◆ **Фрагмент текста**

Ссылки для упрощенного доступа

Фабрика футбола: фанаты дома и на исторической родине


Дмитрий Лекух, профессиональный болельщик, написал роман о своем любимом деле
Дмитрий Лекух, профессиональный болельщик, написал роман о своем любимом деле

Вторая половина XX века, в числе прочего, ознаменовалась таким страшноватым явлением, как футбольное фанатство. Идеологии «диких» фанатов, то есть не объединенных в официальные болельщицкие организации людей, и посвящены две книги. Россию представляет книга издательства Ad Marginem «Мы к вам приедем», написанная классическим фанатом по имени Дмитрий Лекух. Англия, то есть родина фанатства и самых буйных в мире болельщиков, представлена книгой издательства «АСТ» «Фабрика футбола». Написал ее Джон Кинг, один из самых, как сказано в аннотации, непредсказуемых авторов англоязычной прозы.


Понятное дело, в книгах, написанных от первого лица, много общего. И язык, густо пересыпанный сленгом и матерщиной, откровенные и яркие описания страшных драк изнутри событий. Там и там авторы пытаются донести до читателя прелести жизни околофутбольного бойца. Вот как делает это Джон Кинг:


Вдалеке орут сирены — и мы вбиваем противника в землю, одного за другим, зная направление их движения. Звук заставляет нас отступить к главной улице. И вот полицейский автобус сияет синей угрозой, кирпич вплываем ему в лобовое стекло, открывается задняя дверь, и легавые бросаются на разборку. Пока только один автобус, и копы оценивают ситуацию, не переставая при этом разбираться с парнишкой поблизости, по ходу разбивая ему череп дубинкой. Мы бежим к «воронку», и копы делают в штаны. Даже сержант оставляет парнишку в покое.
У них у всех закрыты номера, поэтому нет никакой возможности их потом опознать, и ты знаешь, что любая жалоба на предвзятость полиции ни к чему не приведет. Они обожают футбольных фанатов, потому что знают: с нами можно делать все, что хочешь. Ни один политик не вступится за «белого хулигана» вроде нас. А мы и не хотим их помощи. И мы налегаем, и козлам нет пощады! Особенно достается сержанту за его нашивки и большой рот. И за то, что бил парнишку. Каким-то образом он — злейший из врагов, потому что он в форме, и он власть. Он получает свое. А мы так осатанели, что можем легко забить его до смерти.

◆ **Материал**
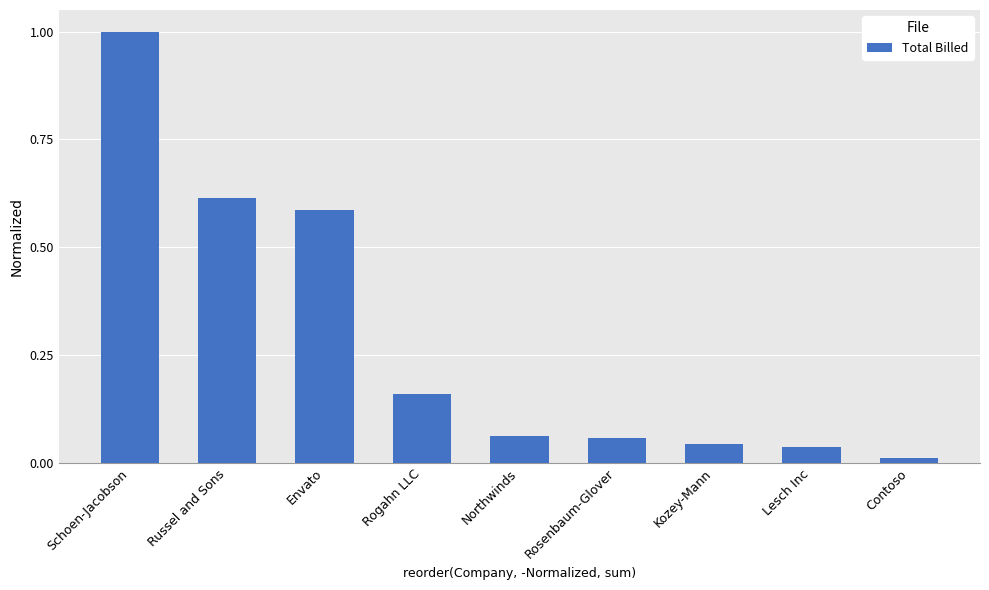

True or false: the data shows 0.0 at Lesch Inc.

True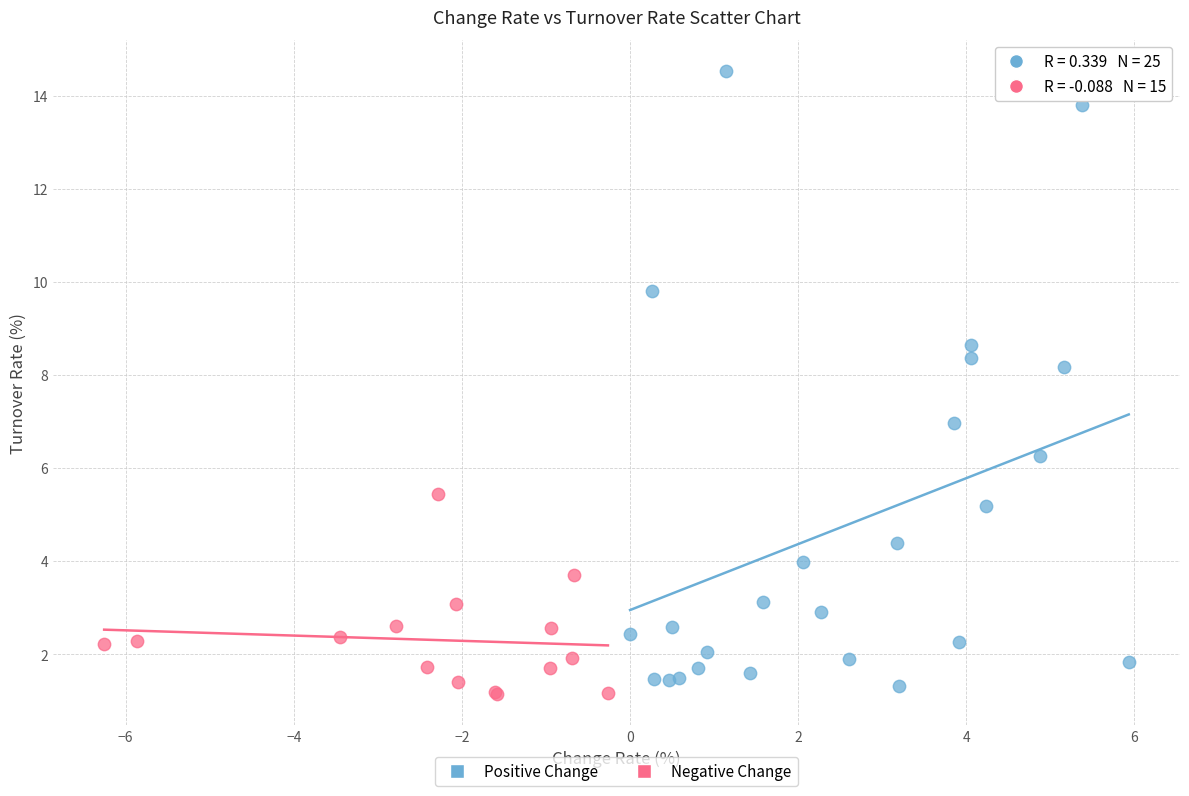

Which series contains the highest Y value?

Positive Change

◆ **Задание A**
Ответьте по тексту о книгах про футбольных фанатов:
(i) Какое издательство выпустило книгу «Мы к вам приедем»?
(ii) Кто автор книги «Фабрика футбола»?
(iii) Почему, согласно цитате из «Фабрики футбола», полицейских потом невозможно опознать?
◆ **Задание B**
Перепишите часть текста о книгах про футбольных фанатов, заменив "сирены" на "клаксоны". Начните со слов "Вдалеке орут сирены" и закончите словами "парнишку в покое.".

◆ **Решение A**
(i) Ad Marginem.
(ii) Джон Кинг.
(iii) У них у всех закрыты номера.

◆ **Решение B**
Вдалеке орут клаксоны — и мы вбиваем противника в землю, одного за другим, зная направление их движения. Звук заставляет нас отступить к главной улице. И вот полицейский автобус сияет синей угрозой, кирпич вплываем ему в лобовое стекло, открывается задняя дверь, и легавые бросаются на разборку. Пока только один автобус, и копы оценивают ситуацию, не переставая при этом разбираться с парнишкой поблизости, по ходу разбивая ему череп дубинкой. Мы бежим к «воронку», и копы делают в штаны. Даже сержант оставляет парнишку в покое.